- Opening Delimiter -
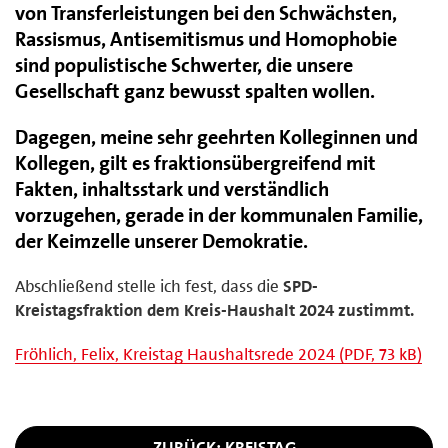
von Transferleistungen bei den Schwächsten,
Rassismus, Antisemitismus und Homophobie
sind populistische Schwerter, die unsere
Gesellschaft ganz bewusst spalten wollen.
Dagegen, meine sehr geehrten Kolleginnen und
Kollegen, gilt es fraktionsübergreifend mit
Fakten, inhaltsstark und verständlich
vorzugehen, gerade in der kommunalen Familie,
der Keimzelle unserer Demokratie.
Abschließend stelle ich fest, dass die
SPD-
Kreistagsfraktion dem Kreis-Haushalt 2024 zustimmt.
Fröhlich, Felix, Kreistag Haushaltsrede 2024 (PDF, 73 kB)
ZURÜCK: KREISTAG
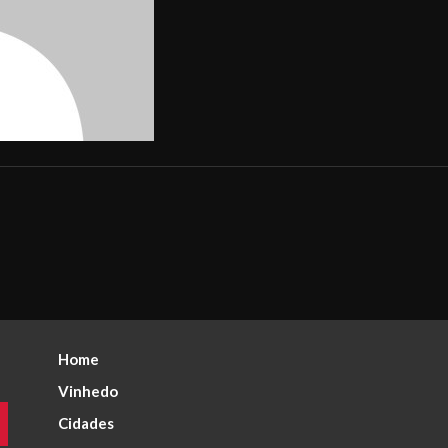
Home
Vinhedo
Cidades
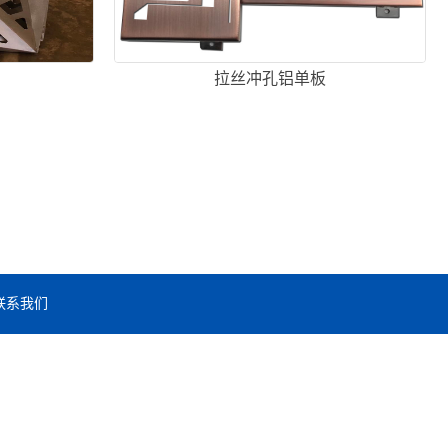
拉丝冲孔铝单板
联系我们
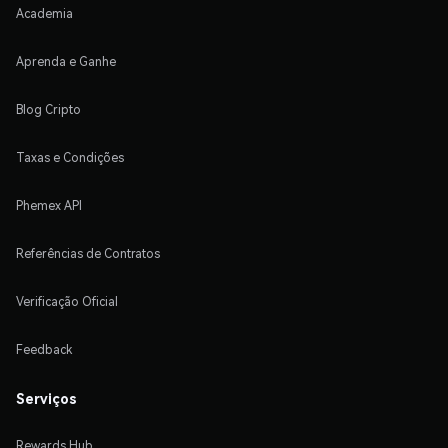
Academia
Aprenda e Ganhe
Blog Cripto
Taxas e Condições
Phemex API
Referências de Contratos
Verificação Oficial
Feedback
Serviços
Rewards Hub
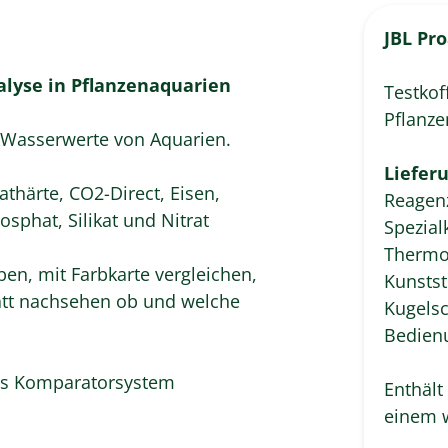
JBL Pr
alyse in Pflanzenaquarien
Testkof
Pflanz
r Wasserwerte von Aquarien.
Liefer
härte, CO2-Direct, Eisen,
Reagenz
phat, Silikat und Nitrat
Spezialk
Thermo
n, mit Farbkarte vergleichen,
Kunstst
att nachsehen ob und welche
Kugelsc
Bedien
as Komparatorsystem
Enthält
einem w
- Closing Delimiter -
- Opening Delimiter -
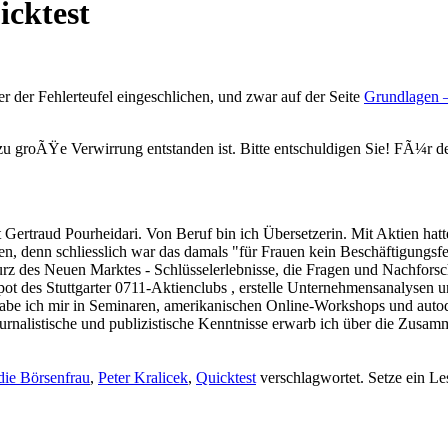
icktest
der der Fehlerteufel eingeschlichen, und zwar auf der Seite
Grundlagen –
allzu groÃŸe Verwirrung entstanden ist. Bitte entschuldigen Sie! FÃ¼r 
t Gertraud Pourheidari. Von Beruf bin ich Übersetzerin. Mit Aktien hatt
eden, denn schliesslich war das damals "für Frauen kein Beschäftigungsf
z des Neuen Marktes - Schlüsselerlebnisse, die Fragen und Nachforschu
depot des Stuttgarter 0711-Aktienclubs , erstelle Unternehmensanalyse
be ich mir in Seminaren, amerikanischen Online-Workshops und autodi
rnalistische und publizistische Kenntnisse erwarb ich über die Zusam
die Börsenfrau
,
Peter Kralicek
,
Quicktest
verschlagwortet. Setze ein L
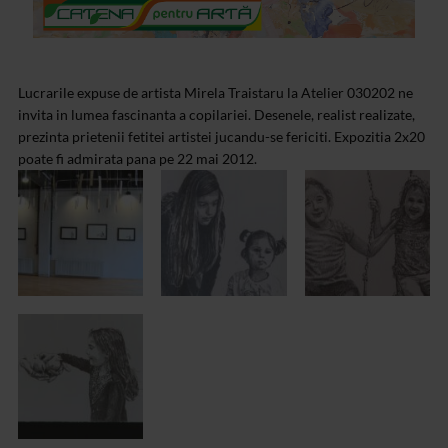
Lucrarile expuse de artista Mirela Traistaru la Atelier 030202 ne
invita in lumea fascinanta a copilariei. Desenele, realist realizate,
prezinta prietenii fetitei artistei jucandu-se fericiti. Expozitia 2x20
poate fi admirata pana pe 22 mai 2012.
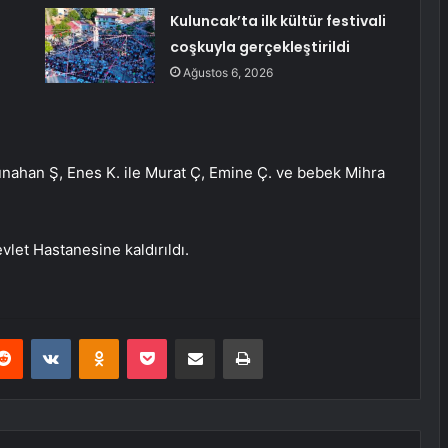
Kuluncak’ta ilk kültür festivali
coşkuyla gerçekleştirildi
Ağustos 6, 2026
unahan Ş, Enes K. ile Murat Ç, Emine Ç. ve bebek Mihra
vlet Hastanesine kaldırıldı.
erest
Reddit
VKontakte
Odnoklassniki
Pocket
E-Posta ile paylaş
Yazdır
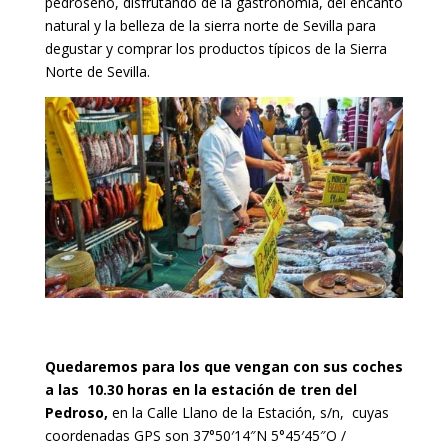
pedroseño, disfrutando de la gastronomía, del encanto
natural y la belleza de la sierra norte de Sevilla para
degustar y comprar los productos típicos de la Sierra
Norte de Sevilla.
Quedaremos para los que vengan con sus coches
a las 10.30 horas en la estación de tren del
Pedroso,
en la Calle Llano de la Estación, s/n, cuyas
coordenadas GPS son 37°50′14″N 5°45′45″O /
- Closing Delimiter -
- Opening Delimiter -
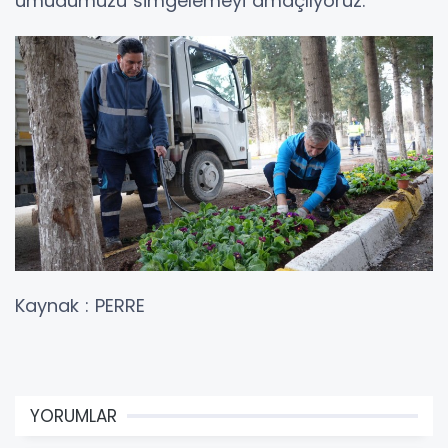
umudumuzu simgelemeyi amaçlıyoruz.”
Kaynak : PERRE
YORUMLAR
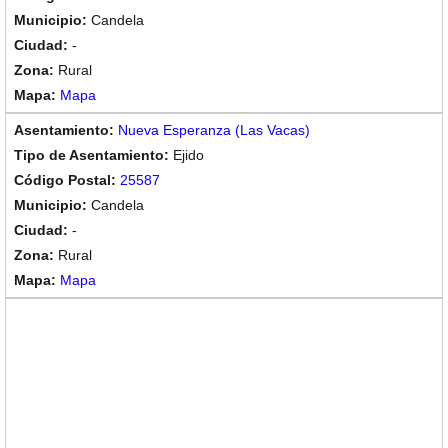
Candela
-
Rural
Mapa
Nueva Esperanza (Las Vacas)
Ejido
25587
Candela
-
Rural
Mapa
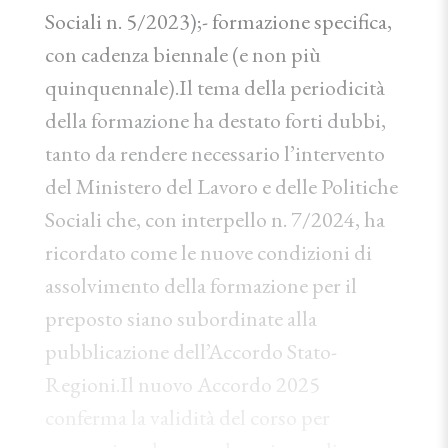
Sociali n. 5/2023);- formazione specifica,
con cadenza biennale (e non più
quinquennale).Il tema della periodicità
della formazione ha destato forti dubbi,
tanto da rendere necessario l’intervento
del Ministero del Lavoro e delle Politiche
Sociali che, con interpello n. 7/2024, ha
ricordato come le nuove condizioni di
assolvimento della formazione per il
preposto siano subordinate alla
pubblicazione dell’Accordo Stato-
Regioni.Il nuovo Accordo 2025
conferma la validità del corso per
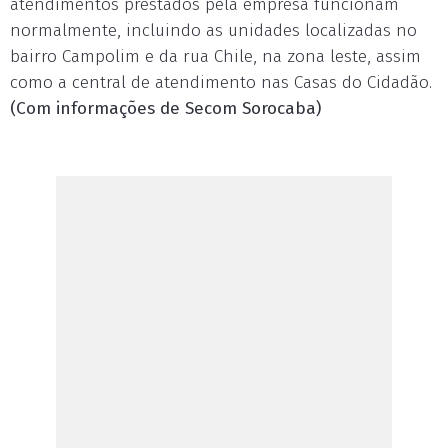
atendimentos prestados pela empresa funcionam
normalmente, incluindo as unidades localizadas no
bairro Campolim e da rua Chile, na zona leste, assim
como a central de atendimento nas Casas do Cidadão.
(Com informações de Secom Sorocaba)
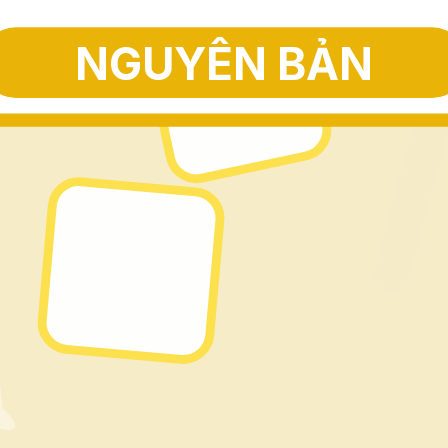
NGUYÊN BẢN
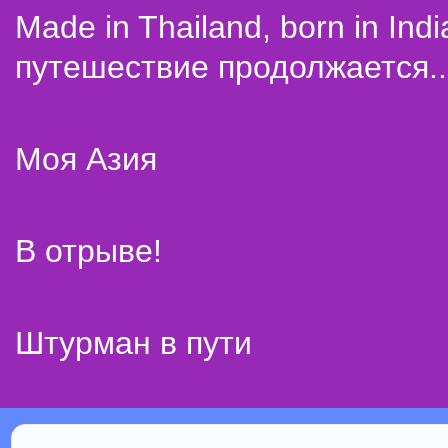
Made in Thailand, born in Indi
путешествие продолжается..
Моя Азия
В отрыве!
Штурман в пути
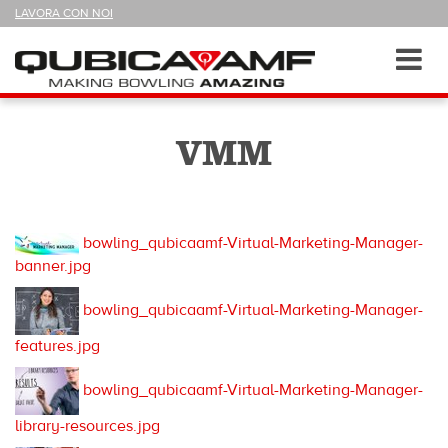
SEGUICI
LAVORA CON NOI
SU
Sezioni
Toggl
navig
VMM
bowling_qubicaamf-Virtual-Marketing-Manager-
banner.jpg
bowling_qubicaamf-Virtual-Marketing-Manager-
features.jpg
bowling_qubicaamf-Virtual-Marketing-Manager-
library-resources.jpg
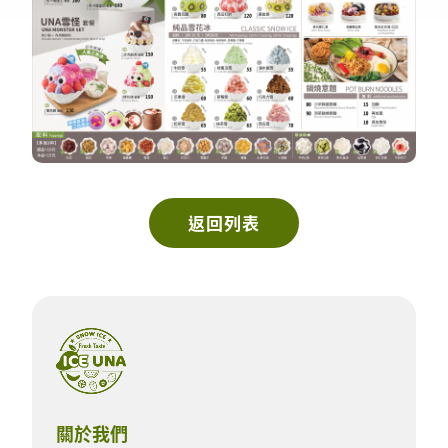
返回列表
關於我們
- Closing Delimiter -
=== EXERCISE PROMPT ===
Begin with the line above that has "degustar y comprar" and continue through the line that has "en la Calle Llano de la Estación, s/n, cuyas", setting each one down exactly. Stop there.

=== TASK RESULT ===
degustar y comprar los productos típicos de la Sierra
Norte de Sevilla.
Quedaremos para los que vengan con sus coches
a las 10.30 horas en la estación de tren del
Pedroso,
en la Calle Llano de la Estación, s/n, cuyas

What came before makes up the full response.